Studio album by Juan Gabriel
- Released: June 28, 1994
- Recorded: 1993–1994
- Genre: Latin pop
- Label: Sony BMG

Juan Gabriel chronology
| Pensamientos (1986) | Gracias por Esperar (1994) | El México Que Se Nos Fue (1995) |

= Gracias por Esperar =

Gracias por Esperar (Thanks For Waiting) is the twenty-first studio album by Mexican recording artist Juan Gabriel, released on June 28, 1994, eight years after his previous studio album in 1986. This extraordinarily long period of time between Juan Gabriel's prolific releases was due to a copyright dispute with his publisher BMG Music Publishing.
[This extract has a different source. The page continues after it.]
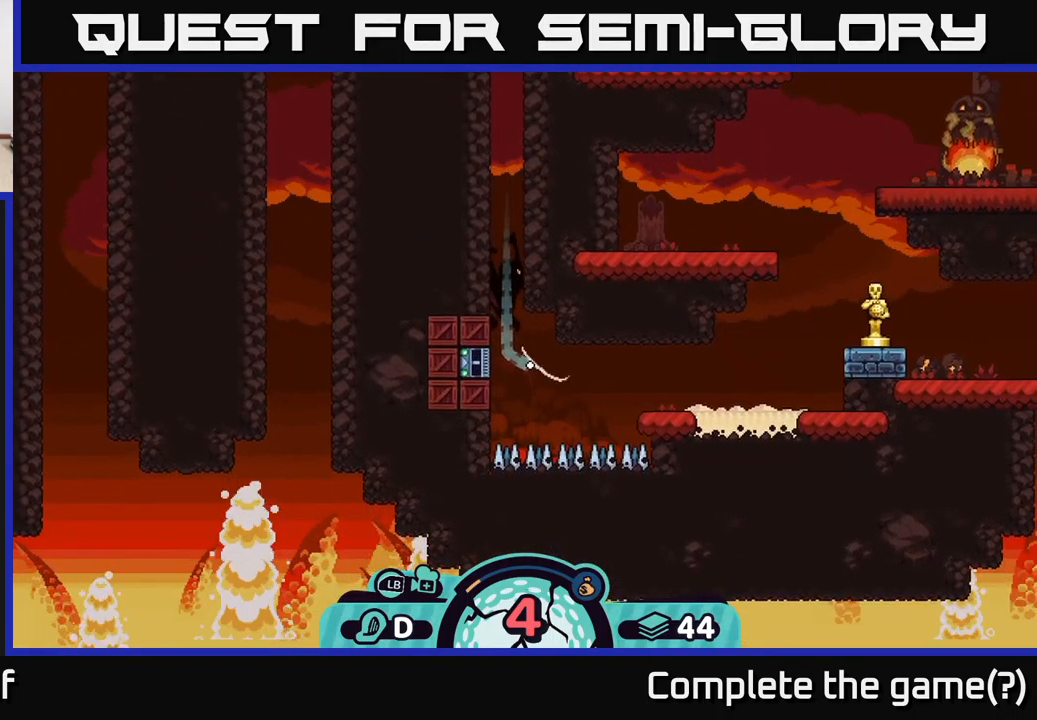
{"buttons": [], "left_stick": "center", "right_stick": "center", "events": []}
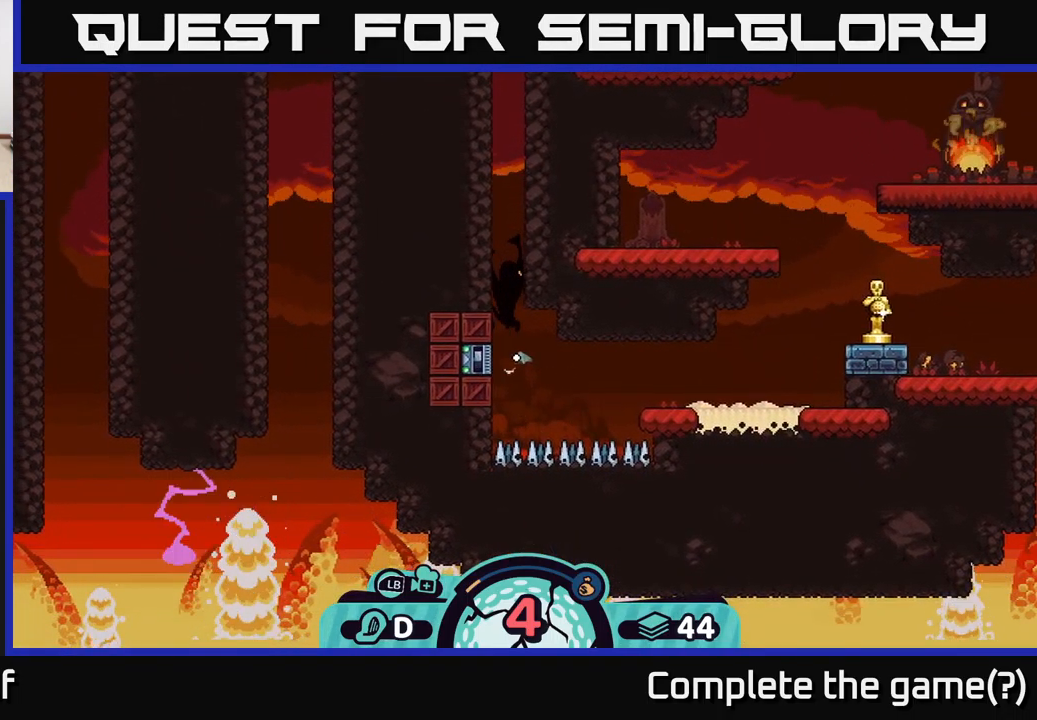
{"buttons": [], "left_stick": "center", "right_stick": "center", "events": []}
The album was nominated for a Lo Nuestro Award for Pop Album of the Year and a Grammy Award for Best Latin Pop Album. losing both to Luis Miguel's Segundo Romance. Gabriel released four singles from the album, "Pero Que Necesidad", "Lentamente", "Vienes o Voy", and "Muriendo de Amor", with the first peaking at number-one at the Billboard Latin Songs chart.

==Track listing==

| No. | Title | Length |
|---|---|---|
| 1. | "Vienes o Voy" | 5:07 |
| 2. | "Pero Qué Necesidad" | 5:54 |
| 3. | "Lentamente" | 8:49 |
| 4. | "Cariño Mío" | 5:23 |
| 5. | "Más Que Amor" | 4:28 |
| 6. | "Di, Ámame Más" | 3:57 |
| 7. | "Como la Luna" | 4:56 |
| 8. | "Luna Tras Luna" | 5:36 |
| 9. | "Que Bello Es Vivir" | 4:50 |
| 10. | "Muriendo de Amor" | 5:31 |
| 11. | "El Amor" | 5:22 |

==Charts==

| Chart (1994) | Peak position |
|---|---|
| US Top Latin Albums (Billboard) | 4 |
| US Latin Pop Albums (Billboard) | 2 |

==Album certification==

| Region | Certification | Certified units/sales |
| Mexico | — | 600,000 |
| United States (RIAA) | 2× Platinum (Latin) | 200,000^{^} |
^{^} Shipments figures based on certification alone.